O que têm a ver o princípio federativo, a separação entre os poderes e a reforma política com o espírito das ruas? Esses temas, discutidos no Seminário República, e ali identificados como pontos de impasse da democracia brasileira coincidem com as aspirações postas nas manifestações populares do mês de junho, que ainda reverberam na pauta política?
Tendo a dar uma resposta dispersiva: tem tudo a ver, mas ao mesmo tempo passa tão longe. A federação, os três poderes, a organização partidária e eleitoral, tudo isso são temas cruciais à democracia brasileira, e certamente a percepção de insuficiência nesses três âmbitos contribuiu para a eclosão dos que ocorressem os protestos.
Por outro lado, e se o adequado enfrentamento a esses três eixos com certeza levaria a um sensível avanço democrático, parece insuficiente ao movimento das ruas, que busca canais próprios de participação.
Nesse aspecto, parece haver um estranhamento recíproco entre antigas demandas democráticas e novas postulações por inclusão. A institucionalidade formal pode ser mais ou menos democrática, e os avanços democráticos que ali se conquistarem têm valor inestimável.
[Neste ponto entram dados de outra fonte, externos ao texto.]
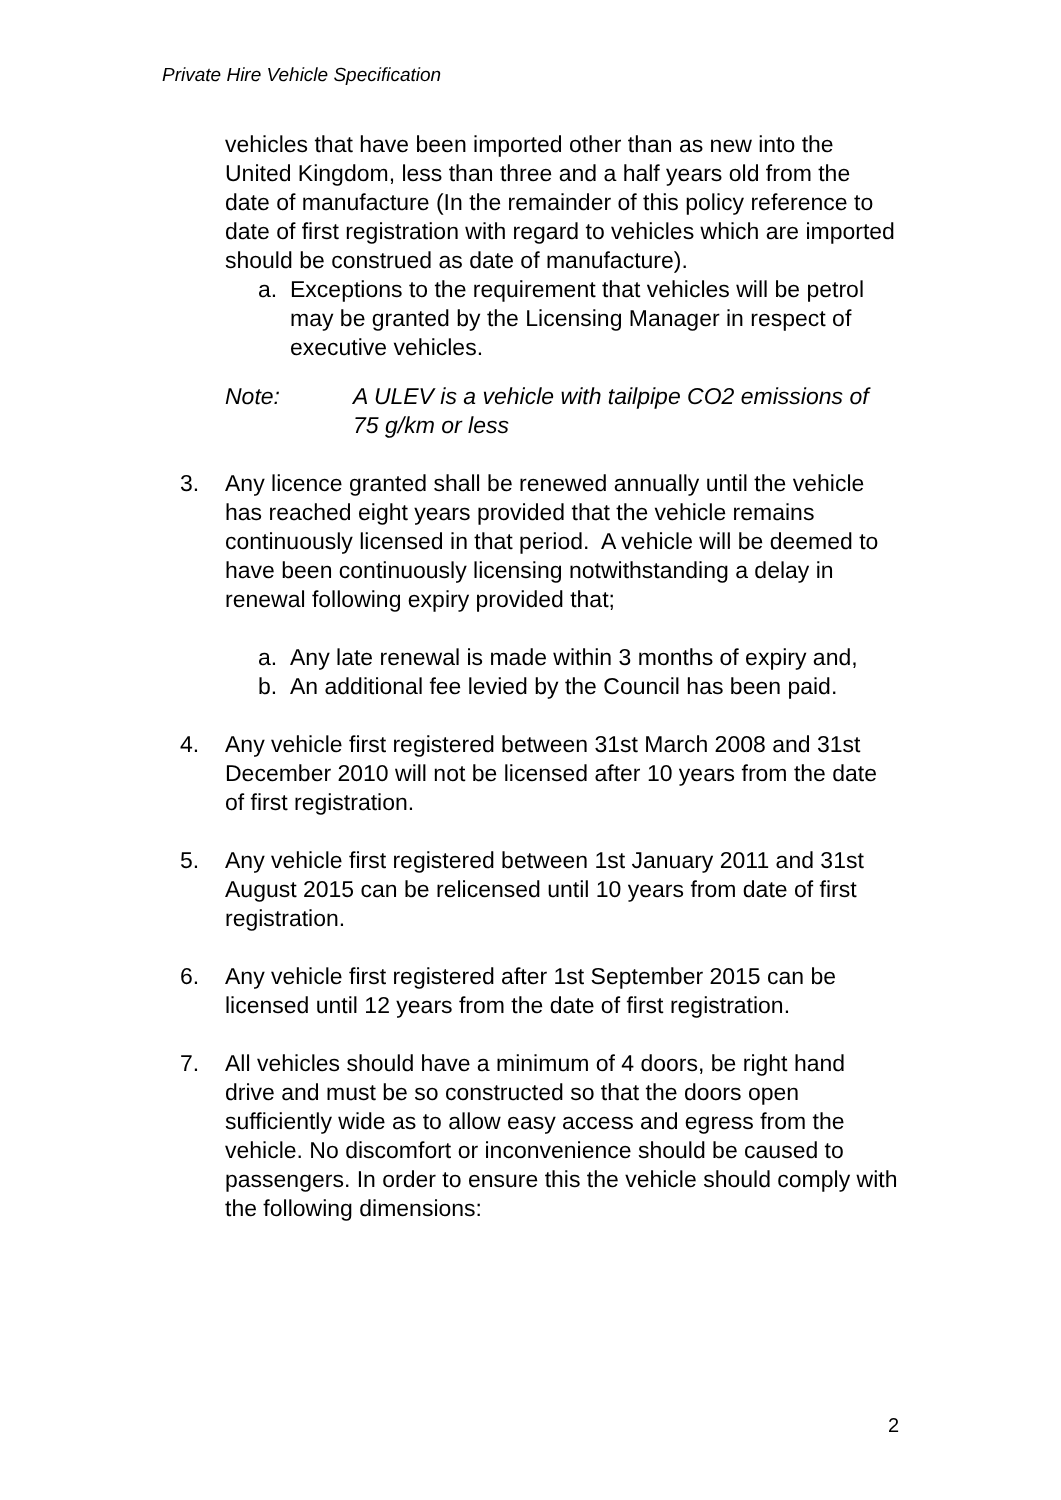Private Hire Vehicle Specification
vehicles that have been imported other than as new into the United Kingdom, less than three and a half years old from the date of manufacture (In the remainder of this policy reference to date of first registration with regard to vehicles which are imported should be construed as date of manufacture).
a. Exceptions to the requirement that vehicles will be petrol may be granted by the Licensing Manager in respect of executive vehicles.
Note: A ULEV is a vehicle with tailpipe CO2 emissions of 75 g/km or less
3. Any licence granted shall be renewed annually until the vehicle has reached eight years provided that the vehicle remains continuously licensed in that period. A vehicle will be deemed to have been continuously licensing notwithstanding a delay in renewal following expiry provided that;
a. Any late renewal is made within 3 months of expiry and,
b. An additional fee levied by the Council has been paid.
4. Any vehicle first registered between 31st March 2008 and 31st December 2010 will not be licensed after 10 years from the date of first registration.
5. Any vehicle first registered between 1st January 2011 and 31st August 2015 can be relicensed until 10 years from date of first registration.
6. Any vehicle first registered after 1st September 2015 can be licensed until 12 years from the date of first registration.
7. All vehicles should have a minimum of 4 doors, be right hand drive and must be so constructed so that the doors open sufficiently wide as to allow easy access and egress from the vehicle. No discomfort or inconvenience should be caused to passengers. In order to ensure this the vehicle should comply with the following dimensions:
2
Todavia, não ultrapassarão os instrumentos da democracia clássica, representativa, que pouco se renova e não consegue criar instrumentos e nem abrir canais de expressão para novas gerações, que querem um outro modo de fazer política.
Por outro lado, quando se analisam algumas das postulações formuladas entre os supostos líderes dos movimentos, é possível perceber uma profunda incompreensão sobre as instâncias democráticas clássicas.
Exemplo claro disso é a defesa da redução do número de deputados federais para menos de metade: a partir de um preconceito – diga-se que justificado por algumas práticas do nosso Legislativo – aponta-se para uma solução que leva a menos democracia, porque, num país continental, reduzirá consideravelmente a capacidade de dar adequada representação regional e político-ideológica à pluralidade nacional.
Do mesmo modo, cumpre aos novos atores sociais um posicionamento sobre a aparente contradição de postular uma presença maior do Estado, como ocorre nas demandas por educação, saúde, segurança e transporte público mais eficiente e barato, ao mesmo tempo em que ingenuamente brada por menos impostos.
Aparentemente tratamos de dois universos paralelos: o da institucionalidade, que tem dificuldade em criar instâncias inclusivas a quem já não se contenta com os instrumentos da democracia clássica, e o dos novos atores, cuja legítima demanda por criação de novos espaços de participação ainda não se fez acompanhar da compreensão sobre o valor dos espaços de democracia já existentes e nem sobre a necessidade de assegurarmos a permanência do Estado como agente das políticas públicas.
Nosso desafio é esse: que a República saiba dar vazão ao que lhe dizem as ruas e que as ruas aprendam que a República é acima de tudo um valor a ser preservado.
–
Publiquei este artigo no jornal O Sul em 23 de setembro de 2013, duas semanas após a realização do Seminário República, organizado pela AJURIS, em parceria com o Governo do Estado, a Assembleia Legislativa e o Tribunal de Justiça do Rio Grande do Sul. Penso que ainda é útil.